▶ _Requirement_
Return the text lines of every row below unchanged, leaving out the pictures.

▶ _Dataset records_
- - - -

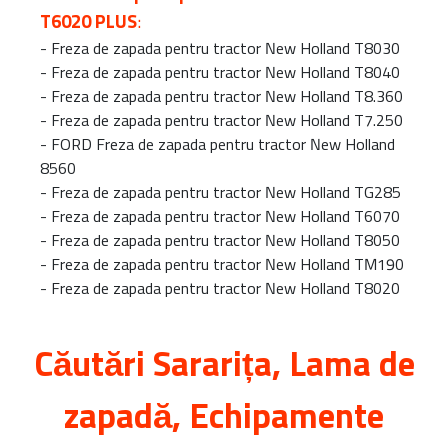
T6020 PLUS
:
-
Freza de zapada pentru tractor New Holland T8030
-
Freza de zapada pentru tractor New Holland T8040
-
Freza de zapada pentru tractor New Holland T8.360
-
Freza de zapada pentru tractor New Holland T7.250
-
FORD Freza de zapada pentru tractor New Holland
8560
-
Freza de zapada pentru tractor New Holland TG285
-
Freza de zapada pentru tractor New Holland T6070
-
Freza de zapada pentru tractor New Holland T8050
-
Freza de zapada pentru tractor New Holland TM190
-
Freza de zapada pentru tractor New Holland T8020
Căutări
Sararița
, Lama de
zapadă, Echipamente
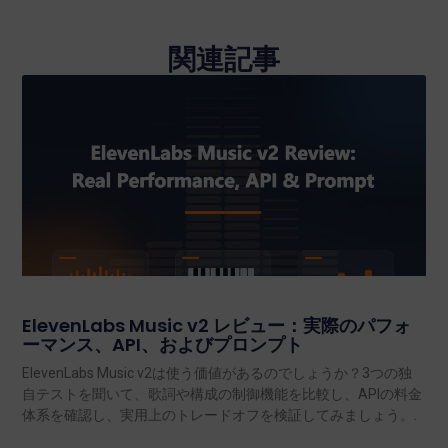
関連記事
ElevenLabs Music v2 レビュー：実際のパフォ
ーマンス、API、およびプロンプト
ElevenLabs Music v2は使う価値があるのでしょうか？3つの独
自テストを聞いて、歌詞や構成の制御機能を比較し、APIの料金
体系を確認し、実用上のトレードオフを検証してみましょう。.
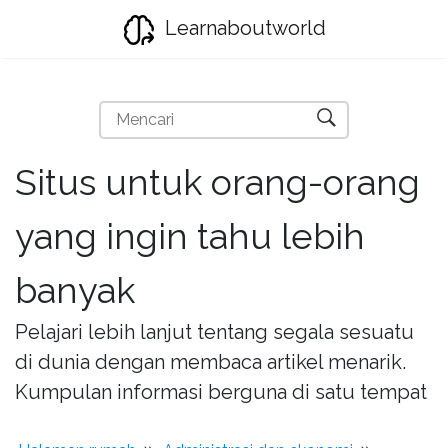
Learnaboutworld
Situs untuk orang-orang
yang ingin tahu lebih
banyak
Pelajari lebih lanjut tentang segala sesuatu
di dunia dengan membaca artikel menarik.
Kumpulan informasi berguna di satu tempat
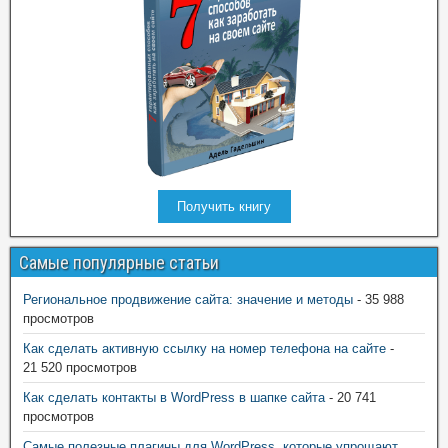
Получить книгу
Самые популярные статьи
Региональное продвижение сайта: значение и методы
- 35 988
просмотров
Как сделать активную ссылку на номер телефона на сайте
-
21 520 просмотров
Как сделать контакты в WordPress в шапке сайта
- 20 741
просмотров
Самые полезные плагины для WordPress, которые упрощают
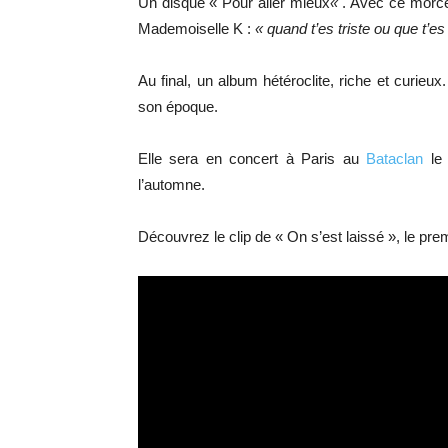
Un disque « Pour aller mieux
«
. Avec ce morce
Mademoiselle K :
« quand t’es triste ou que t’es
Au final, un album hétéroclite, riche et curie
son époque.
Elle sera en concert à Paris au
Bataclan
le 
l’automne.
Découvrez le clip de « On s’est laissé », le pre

- - - -

▶ _Written response_
T6020 PLUS
:
-
Freza de zapada pentru tractor New Holland T8030
-
Freza de zapada pentru tractor New Holland T8040
-
Freza de zapada pentru tractor New Holland T8.360
-
Freza de zapada pentru tractor New Holland T7.250
-
FORD Freza de zapada pentru tractor New Holland
8560
-
Freza de zapada pentru tractor New Holland TG285
-
Freza de zapada pentru tractor New Holland T6070
-
Freza de zapada pentru tractor New Holland T8050
-
Freza de zapada pentru tractor New Holland TM190
-
Freza de zapada pentru tractor New Holland T8020
Căutări
Sararița
, Lama de
zapadă, Echipamente
関連記事
ElevenLabs Music v2 レビュー：実際のパフォ
ーマンス、API、およびプロンプト
ElevenLabs Music v2は使う価値があるのでしょうか？3つの独
自テストを聞いて、歌詞や構成の制御機能を比較し、APIの料金
体系を確認し、実用上のトレードオフを検証してみましょう。.
Learnaboutworld
Situs untuk orang-orang
yang ingin tahu lebih
banyak
Pelajari lebih lanjut tentang segala sesuatu
di dunia dengan membaca artikel menarik.
Kumpulan informasi berguna di satu tempat
Получить книгу
Самые популярные статьи
Региональное продвижение сайта: значение и методы
- 35 988
просмотров
Как сделать активную ссылку на номер телефона на сайте
-
21 520 просмотров
Как сделать контакты в WordPress в шапке сайта
- 20 741
просмотров
Самые полезные плагины для WordPress, которые упрощают
Un disque « Pour aller mieux
«
. Avec ce morce
Mademoiselle K :
« quand t’es triste ou que t’es
Au final, un album hétéroclite, riche et curie
son époque.
Elle sera en concert à Paris au
Bataclan
le 
l’automne.
Découvrez le clip de « On s’est laissé », le pre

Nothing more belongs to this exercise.